___ ENTRIES SHOWN ___
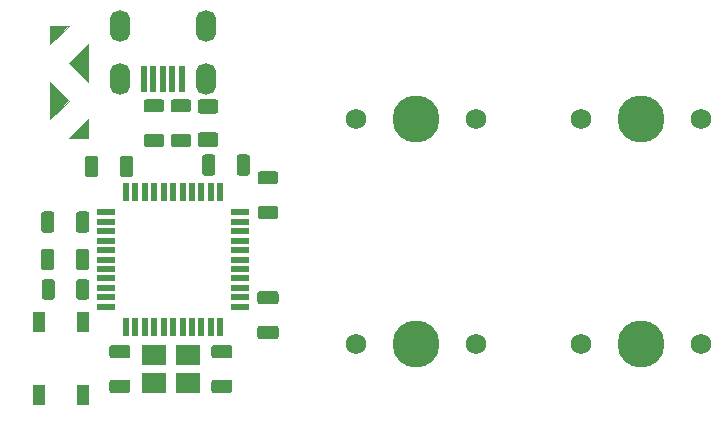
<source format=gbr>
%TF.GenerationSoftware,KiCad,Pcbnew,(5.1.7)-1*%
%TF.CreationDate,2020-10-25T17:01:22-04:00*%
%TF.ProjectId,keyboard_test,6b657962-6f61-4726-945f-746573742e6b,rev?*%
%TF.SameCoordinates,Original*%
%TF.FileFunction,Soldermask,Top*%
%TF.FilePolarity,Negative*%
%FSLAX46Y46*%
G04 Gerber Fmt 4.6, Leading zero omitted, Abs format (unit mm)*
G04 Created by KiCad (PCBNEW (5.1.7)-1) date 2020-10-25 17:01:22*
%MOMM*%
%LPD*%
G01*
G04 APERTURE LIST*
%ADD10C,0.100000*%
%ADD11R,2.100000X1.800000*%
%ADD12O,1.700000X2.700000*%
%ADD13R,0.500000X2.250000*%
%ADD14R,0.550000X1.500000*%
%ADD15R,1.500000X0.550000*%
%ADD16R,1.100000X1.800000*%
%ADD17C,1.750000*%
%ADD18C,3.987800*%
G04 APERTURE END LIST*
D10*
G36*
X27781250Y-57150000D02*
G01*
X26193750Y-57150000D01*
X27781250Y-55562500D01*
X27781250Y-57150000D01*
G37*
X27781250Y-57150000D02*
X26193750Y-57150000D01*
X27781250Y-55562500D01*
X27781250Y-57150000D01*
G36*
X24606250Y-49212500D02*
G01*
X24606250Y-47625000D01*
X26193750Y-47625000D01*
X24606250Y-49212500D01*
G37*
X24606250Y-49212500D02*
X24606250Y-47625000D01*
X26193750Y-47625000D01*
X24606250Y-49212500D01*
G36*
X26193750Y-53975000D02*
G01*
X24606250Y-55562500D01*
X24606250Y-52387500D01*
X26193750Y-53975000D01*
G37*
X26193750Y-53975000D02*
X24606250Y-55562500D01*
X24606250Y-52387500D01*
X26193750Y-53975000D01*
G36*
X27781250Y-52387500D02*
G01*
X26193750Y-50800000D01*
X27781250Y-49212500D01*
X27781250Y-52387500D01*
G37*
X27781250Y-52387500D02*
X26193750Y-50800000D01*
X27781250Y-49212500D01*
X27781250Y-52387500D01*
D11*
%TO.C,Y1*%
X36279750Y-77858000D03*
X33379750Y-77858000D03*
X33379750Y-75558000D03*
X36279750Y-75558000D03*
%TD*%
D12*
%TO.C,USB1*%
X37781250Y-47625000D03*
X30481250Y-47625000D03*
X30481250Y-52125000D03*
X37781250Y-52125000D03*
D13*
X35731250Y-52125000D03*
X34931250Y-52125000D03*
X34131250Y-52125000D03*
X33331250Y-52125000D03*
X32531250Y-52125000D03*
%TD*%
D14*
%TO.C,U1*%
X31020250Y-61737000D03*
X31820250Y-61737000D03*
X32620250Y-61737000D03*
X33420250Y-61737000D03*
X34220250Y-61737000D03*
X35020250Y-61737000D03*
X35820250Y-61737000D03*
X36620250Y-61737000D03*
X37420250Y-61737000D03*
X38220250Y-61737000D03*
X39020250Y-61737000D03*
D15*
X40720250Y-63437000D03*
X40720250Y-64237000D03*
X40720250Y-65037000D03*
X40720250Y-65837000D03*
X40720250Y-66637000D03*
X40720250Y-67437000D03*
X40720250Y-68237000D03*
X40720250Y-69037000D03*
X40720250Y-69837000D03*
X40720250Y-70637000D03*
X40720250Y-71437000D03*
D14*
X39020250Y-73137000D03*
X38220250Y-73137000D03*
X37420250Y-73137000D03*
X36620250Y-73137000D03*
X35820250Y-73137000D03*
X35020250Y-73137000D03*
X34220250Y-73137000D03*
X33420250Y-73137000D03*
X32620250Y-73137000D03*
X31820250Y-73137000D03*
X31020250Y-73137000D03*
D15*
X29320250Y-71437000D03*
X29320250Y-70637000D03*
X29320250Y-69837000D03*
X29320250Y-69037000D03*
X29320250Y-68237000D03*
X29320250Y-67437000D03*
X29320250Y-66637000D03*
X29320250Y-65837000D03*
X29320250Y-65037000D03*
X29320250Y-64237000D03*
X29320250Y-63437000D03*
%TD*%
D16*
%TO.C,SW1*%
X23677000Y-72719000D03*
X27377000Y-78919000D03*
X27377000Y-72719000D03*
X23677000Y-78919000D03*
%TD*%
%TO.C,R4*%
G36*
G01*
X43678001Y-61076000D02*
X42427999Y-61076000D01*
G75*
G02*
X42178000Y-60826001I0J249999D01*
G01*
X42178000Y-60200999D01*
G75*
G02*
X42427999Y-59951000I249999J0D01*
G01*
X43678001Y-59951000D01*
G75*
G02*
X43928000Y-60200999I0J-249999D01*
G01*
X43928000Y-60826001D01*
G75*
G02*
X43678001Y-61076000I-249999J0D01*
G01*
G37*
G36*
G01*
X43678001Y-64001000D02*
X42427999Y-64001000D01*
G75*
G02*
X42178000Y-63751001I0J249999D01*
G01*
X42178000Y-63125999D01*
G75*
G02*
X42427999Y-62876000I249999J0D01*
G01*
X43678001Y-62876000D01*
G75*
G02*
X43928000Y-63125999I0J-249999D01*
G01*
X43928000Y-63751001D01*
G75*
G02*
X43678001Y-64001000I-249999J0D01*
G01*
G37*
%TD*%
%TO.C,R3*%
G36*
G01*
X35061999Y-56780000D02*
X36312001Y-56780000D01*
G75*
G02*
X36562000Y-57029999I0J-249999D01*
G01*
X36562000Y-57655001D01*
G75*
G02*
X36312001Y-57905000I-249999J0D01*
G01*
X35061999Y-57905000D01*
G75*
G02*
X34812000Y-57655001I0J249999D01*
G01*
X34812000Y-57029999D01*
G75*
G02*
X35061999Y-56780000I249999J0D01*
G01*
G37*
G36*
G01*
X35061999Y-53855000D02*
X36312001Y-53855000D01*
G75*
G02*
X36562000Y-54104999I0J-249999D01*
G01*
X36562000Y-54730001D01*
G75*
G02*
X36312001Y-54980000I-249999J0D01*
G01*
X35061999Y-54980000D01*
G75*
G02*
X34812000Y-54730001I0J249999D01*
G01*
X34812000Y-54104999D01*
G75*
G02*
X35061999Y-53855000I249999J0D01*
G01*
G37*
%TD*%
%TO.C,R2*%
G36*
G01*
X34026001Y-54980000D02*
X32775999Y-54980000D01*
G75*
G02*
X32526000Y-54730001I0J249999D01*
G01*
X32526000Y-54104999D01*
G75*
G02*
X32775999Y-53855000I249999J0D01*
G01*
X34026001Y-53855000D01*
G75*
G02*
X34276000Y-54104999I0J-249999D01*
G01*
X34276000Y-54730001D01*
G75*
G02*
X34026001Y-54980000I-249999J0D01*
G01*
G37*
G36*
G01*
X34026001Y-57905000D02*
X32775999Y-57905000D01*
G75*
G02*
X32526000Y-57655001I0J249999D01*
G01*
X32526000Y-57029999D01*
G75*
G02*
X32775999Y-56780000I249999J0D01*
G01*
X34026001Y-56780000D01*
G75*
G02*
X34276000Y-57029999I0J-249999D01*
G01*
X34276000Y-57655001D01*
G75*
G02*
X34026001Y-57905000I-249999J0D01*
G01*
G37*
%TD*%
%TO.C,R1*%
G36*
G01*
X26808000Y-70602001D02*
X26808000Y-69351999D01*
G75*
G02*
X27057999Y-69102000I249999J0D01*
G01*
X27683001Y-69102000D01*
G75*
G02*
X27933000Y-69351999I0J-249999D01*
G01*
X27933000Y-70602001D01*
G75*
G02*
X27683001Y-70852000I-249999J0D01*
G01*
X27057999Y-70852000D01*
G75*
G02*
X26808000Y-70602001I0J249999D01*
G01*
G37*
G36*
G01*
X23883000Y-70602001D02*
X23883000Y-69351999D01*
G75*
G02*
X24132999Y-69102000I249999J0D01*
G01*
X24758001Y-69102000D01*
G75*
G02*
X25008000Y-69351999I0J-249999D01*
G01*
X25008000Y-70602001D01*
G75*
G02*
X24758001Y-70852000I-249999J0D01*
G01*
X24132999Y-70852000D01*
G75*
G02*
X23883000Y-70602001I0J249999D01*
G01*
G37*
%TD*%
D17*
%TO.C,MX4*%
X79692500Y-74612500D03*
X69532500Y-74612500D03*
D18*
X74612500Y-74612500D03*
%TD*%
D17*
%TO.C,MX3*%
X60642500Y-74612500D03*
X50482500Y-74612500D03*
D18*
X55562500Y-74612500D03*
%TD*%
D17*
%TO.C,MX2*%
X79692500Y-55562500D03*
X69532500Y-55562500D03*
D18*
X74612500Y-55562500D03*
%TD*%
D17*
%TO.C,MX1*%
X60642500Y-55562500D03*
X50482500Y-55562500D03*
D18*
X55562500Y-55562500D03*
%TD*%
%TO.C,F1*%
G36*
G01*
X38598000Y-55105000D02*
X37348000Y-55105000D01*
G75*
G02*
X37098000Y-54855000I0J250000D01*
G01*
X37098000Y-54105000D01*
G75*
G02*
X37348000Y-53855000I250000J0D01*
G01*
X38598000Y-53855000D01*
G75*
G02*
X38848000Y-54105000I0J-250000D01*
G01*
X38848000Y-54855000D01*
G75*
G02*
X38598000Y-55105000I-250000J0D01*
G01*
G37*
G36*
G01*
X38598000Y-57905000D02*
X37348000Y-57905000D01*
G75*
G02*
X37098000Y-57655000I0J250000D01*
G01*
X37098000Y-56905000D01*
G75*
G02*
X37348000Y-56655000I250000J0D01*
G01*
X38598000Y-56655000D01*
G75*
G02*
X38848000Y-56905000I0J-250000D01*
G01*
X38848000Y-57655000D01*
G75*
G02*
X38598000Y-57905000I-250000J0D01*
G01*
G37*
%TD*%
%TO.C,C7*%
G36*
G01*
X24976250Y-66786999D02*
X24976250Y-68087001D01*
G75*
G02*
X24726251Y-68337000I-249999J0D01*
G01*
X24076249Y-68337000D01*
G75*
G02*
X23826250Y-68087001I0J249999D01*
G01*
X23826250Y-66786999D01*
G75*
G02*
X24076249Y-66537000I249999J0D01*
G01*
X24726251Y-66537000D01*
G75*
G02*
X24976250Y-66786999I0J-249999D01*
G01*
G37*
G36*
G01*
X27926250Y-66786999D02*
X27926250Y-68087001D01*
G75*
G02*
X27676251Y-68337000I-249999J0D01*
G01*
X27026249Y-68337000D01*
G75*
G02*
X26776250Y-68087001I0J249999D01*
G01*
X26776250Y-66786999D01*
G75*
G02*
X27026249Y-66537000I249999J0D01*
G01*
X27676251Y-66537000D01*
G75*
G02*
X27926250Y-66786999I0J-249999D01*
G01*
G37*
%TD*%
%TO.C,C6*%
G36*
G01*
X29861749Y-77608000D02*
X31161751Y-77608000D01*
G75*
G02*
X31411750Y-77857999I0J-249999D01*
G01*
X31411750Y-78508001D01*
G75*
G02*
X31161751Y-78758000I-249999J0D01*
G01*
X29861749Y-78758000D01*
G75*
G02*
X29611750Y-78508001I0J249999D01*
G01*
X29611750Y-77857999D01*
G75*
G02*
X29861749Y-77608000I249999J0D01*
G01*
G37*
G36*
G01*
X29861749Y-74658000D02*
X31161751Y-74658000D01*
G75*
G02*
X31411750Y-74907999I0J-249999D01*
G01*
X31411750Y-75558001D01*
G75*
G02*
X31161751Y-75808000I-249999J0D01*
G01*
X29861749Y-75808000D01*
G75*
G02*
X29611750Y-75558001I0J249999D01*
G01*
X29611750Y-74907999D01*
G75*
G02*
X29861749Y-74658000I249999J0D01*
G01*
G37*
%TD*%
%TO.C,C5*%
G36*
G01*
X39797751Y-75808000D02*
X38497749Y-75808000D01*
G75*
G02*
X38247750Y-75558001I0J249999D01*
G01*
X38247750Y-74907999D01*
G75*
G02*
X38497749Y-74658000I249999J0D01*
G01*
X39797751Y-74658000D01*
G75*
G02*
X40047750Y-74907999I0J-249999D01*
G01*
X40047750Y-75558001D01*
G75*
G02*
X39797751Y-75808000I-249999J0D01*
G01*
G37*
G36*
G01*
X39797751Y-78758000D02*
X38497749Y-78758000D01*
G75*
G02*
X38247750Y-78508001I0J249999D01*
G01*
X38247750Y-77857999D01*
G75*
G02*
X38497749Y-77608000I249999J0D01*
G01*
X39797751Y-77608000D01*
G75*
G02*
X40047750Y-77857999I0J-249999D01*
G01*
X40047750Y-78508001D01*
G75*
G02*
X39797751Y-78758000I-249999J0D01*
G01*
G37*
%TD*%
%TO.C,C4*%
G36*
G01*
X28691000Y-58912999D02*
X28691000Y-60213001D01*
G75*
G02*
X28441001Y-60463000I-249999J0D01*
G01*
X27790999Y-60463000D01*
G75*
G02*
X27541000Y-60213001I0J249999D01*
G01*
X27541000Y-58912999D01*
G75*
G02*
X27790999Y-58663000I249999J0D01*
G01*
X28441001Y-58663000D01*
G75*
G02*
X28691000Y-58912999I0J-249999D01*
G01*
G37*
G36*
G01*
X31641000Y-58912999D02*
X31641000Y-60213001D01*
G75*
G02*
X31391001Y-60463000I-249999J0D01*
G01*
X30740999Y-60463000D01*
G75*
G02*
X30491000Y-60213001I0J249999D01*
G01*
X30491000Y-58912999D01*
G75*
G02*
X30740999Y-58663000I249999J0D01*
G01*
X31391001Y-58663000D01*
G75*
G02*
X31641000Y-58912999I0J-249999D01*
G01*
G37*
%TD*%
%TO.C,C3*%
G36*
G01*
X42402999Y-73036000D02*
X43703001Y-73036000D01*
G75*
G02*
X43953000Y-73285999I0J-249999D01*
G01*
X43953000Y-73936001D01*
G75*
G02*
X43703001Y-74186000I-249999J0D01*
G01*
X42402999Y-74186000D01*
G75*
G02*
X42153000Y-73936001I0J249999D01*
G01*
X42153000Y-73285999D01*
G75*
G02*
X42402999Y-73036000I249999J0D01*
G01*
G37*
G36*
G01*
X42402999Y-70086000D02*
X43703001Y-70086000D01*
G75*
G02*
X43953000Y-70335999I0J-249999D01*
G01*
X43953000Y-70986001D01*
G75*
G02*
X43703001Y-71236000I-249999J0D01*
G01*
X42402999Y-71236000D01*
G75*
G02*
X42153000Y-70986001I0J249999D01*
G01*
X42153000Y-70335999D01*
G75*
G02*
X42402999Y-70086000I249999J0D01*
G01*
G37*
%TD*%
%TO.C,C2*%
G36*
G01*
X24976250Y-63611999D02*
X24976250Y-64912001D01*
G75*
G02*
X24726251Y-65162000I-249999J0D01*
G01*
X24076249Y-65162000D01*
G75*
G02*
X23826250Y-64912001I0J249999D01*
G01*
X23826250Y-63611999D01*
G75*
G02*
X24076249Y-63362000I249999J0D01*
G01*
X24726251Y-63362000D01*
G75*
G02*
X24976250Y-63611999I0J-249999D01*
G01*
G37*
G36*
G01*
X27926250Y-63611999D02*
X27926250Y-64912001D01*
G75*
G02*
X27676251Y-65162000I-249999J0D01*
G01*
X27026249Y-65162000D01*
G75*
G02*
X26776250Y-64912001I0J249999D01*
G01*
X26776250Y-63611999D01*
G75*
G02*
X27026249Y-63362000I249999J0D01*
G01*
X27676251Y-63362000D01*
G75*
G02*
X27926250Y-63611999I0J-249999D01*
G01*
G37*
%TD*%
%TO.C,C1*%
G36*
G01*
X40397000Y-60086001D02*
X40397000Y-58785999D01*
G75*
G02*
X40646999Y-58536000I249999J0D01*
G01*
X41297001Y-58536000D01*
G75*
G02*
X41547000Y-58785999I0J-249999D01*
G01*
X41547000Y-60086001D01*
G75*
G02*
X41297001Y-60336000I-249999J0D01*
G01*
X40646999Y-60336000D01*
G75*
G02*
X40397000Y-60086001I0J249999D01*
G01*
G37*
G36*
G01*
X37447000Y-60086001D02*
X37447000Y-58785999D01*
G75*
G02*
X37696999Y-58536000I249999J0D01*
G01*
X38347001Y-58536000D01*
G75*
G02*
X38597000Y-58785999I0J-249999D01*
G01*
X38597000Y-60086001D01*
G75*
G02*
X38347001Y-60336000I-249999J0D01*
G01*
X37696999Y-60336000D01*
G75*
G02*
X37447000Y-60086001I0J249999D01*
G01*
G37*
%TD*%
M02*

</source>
___
■ **TASK GOAL**
Retyping should start at the first line of the data above and stop after the line with "X40720250Y-65837000D03*", and no picture should be included.

■ **THE COMPLETED TASK**
<source format=gbr>
%TF.GenerationSoftware,KiCad,Pcbnew,(5.1.7)-1*%
%TF.CreationDate,2020-10-25T17:01:22-04:00*%
%TF.ProjectId,keyboard_test,6b657962-6f61-4726-945f-746573742e6b,rev?*%
%TF.SameCoordinates,Original*%
%TF.FileFunction,Soldermask,Top*%
%TF.FilePolarity,Negative*%
%FSLAX46Y46*%
G04 Gerber Fmt 4.6, Leading zero omitted, Abs format (unit mm)*
G04 Created by KiCad (PCBNEW (5.1.7)-1) date 2020-10-25 17:01:22*
%MOMM*%
%LPD*%
G01*
G04 APERTURE LIST*
%ADD10C,0.100000*%
%ADD11R,2.100000X1.800000*%
%ADD12O,1.700000X2.700000*%
%ADD13R,0.500000X2.250000*%
%ADD14R,0.550000X1.500000*%
%ADD15R,1.500000X0.550000*%
%ADD16R,1.100000X1.800000*%
%ADD17C,1.750000*%
%ADD18C,3.987800*%
G04 APERTURE END LIST*
D10*
G36*
X27781250Y-57150000D02*
G01*
X26193750Y-57150000D01*
X27781250Y-55562500D01*
X27781250Y-57150000D01*
G37*
X27781250Y-57150000D02*
X26193750Y-57150000D01*
X27781250Y-55562500D01*
X27781250Y-57150000D01*
G36*
X24606250Y-49212500D02*
G01*
X24606250Y-47625000D01*
X26193750Y-47625000D01*
X24606250Y-49212500D01*
G37*
X24606250Y-49212500D02*
X24606250Y-47625000D01*
X26193750Y-47625000D01*
X24606250Y-49212500D01*
G36*
X26193750Y-53975000D02*
G01*
X24606250Y-55562500D01*
X24606250Y-52387500D01*
X26193750Y-53975000D01*
G37*
X26193750Y-53975000D02*
X24606250Y-55562500D01*
X24606250Y-52387500D01*
X26193750Y-53975000D01*
G36*
X27781250Y-52387500D02*
G01*
X26193750Y-50800000D01*
X27781250Y-49212500D01*
X27781250Y-52387500D01*
G37*
X27781250Y-52387500D02*
X26193750Y-50800000D01*
X27781250Y-49212500D01*
X27781250Y-52387500D01*
D11*
%TO.C,Y1*%
X36279750Y-77858000D03*
X33379750Y-77858000D03*
X33379750Y-75558000D03*
X36279750Y-75558000D03*
%TD*%
D12*
%TO.C,USB1*%
X37781250Y-47625000D03*
X30481250Y-47625000D03*
X30481250Y-52125000D03*
X37781250Y-52125000D03*
D13*
X35731250Y-52125000D03*
X34931250Y-52125000D03*
X34131250Y-52125000D03*
X33331250Y-52125000D03*
X32531250Y-52125000D03*
%TD*%
D14*
%TO.C,U1*%
X31020250Y-61737000D03*
X31820250Y-61737000D03*
X32620250Y-61737000D03*
X33420250Y-61737000D03*
X34220250Y-61737000D03*
X35020250Y-61737000D03*
X35820250Y-61737000D03*
X36620250Y-61737000D03*
X37420250Y-61737000D03*
X38220250Y-61737000D03*
X39020250Y-61737000D03*
D15*
X40720250Y-63437000D03*
X40720250Y-64237000D03*
X40720250Y-65037000D03*
X40720250Y-65837000D03*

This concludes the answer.